What this task involves: Provide the data again exactly, including every line that follows.

Stored data entries:
══════════

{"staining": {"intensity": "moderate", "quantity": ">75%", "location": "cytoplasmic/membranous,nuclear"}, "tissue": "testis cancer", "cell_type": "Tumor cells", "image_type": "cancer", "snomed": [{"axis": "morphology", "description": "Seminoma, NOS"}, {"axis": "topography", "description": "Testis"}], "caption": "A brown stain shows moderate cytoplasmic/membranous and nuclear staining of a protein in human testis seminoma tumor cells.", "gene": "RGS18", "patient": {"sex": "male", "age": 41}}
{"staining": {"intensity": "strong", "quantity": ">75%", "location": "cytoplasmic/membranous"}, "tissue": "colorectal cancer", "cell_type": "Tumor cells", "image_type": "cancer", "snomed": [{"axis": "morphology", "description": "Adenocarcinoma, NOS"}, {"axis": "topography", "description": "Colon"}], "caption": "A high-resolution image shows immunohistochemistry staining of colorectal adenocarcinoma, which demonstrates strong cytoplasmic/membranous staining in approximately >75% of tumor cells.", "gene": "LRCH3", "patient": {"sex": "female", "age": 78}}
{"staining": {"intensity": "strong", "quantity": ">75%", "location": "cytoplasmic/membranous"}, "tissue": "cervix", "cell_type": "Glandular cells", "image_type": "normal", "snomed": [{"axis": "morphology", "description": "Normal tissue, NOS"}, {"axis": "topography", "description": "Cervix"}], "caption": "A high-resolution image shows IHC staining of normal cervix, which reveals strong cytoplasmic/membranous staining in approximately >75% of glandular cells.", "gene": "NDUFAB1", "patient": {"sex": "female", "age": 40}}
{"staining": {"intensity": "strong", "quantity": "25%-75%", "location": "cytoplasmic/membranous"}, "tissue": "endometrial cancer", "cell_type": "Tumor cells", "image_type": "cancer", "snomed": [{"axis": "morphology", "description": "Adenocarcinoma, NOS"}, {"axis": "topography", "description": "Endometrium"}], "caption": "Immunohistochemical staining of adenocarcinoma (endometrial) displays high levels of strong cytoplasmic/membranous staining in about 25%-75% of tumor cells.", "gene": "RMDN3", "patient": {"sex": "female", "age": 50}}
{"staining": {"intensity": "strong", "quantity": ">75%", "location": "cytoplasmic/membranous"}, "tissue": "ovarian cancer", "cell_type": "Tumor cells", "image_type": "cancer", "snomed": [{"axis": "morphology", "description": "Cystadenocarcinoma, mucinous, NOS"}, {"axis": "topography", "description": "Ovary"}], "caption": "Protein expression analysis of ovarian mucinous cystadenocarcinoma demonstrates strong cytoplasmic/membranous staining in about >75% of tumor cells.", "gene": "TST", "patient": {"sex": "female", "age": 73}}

══════════

Completed task:
{"staining": {"intensity": "moderate", "quantity": ">75%", "location": "cytoplasmic/membranous,nuclear"}, "tissue": "testis cancer", "cell_type": "Tumor cells", "image_type": "cancer", "snomed": [{"axis": "morphology", "description": "Seminoma, NOS"}, {"axis": "topography", "description": "Testis"}], "caption": "A brown stain shows moderate cytoplasmic/membranous and nuclear staining of a protein in human testis seminoma tumor cells.", "gene": "RGS18", "patient": {"sex": "male", "age": 41}}
{"staining": {"intensity": "strong", "quantity": ">75%", "location": "cytoplasmic/membranous"}, "tissue": "colorectal cancer", "cell_type": "Tumor cells", "image_type": "cancer", "snomed": [{"axis": "morphology", "description": "Adenocarcinoma, NOS"}, {"axis": "topography", "description": "Colon"}], "caption": "A high-resolution image shows immunohistochemistry staining of colorectal adenocarcinoma, which demonstrates strong cytoplasmic/membranous staining in approximately >75% of tumor cells.", "gene": "LRCH3", "patient": {"sex": "female", "age": 78}}
{"staining": {"intensity": "strong", "quantity": ">75%", "location": "cytoplasmic/membranous"}, "tissue": "cervix", "cell_type": "Glandular cells", "image_type": "normal", "snomed": [{"axis": "morphology", "description": "Normal tissue, NOS"}, {"axis": "topography", "description": "Cervix"}], "caption": "A high-resolution image shows IHC staining of normal cervix, which reveals strong cytoplasmic/membranous staining in approximately >75% of glandular cells.", "gene": "NDUFAB1", "patient": {"sex": "female", "age": 40}}
{"staining": {"intensity": "strong", "quantity": "25%-75%", "location": "cytoplasmic/membranous"}, "tissue": "endometrial cancer", "cell_type": "Tumor cells", "image_type": "cancer", "snomed": [{"axis": "morphology", "description": "Adenocarcinoma, NOS"}, {"axis": "topography", "description": "Endometrium"}], "caption": "Immunohistochemical staining of adenocarcinoma (endometrial) displays high levels of strong cytoplasmic/membranous staining in about 25%-75% of tumor cells.", "gene": "RMDN3", "patient": {"sex": "female", "age": 50}}
{"staining": {"intensity": "strong", "quantity": ">75%", "location": "cytoplasmic/membranous"}, "tissue": "ovarian cancer", "cell_type": "Tumor cells", "image_type": "cancer", "snomed": [{"axis": "morphology", "description": "Cystadenocarcinoma, mucinous, NOS"}, {"axis": "topography", "description": "Ovary"}], "caption": "Protein expression analysis of ovarian mucinous cystadenocarcinoma demonstrates strong cytoplasmic/membranous staining in about >75% of tumor cells.", "gene": "TST", "patient": {"sex": "female", "age": 73}}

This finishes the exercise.